"What sort of a man is he, Hiram?"

"Big fellow—always seems to be having fun. He's as big as I am, but not so awkward, I guess. He wears fine clothes. But I don't know anything about him at all. I never spoke to him."

The outfit reached Julia in the course of time, and found that "Blacky" Potts had set up his shop in a large circular tent, and was hammering away briskly on his anvil. Also he had made the camp snug and comfortable under whispering cottonwood, and had fenced off a corral with barbed wire.

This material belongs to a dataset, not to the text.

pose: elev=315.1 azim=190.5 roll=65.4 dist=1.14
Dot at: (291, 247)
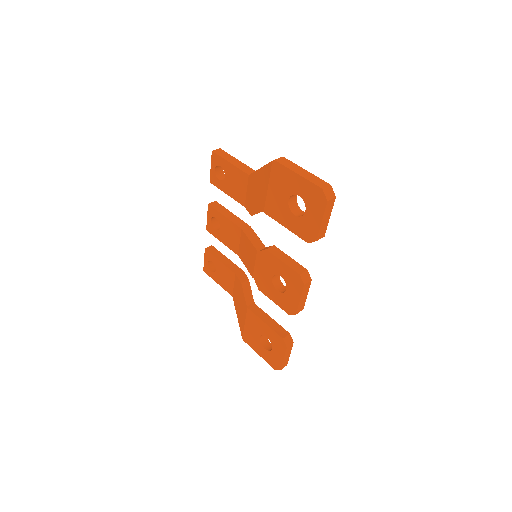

Jo at once went to the Mulligan Supply Company to learn that a message had come to her, in their care, from Demarest. It stated that their big construction outfit was then on its way from northern California, and would cross to the new railroad from a point seventy-five miles to the north. In view of the long trip, they wished to travel as light as possible. Consequently there was another big order for Jo to freight in ahead of them at once. What interested Jo more, though, was the fact that Demarest ordered it delivered at the buttes, asking that a watchman be camped there to guard the supplies, provided they arrived ahead of the outfit.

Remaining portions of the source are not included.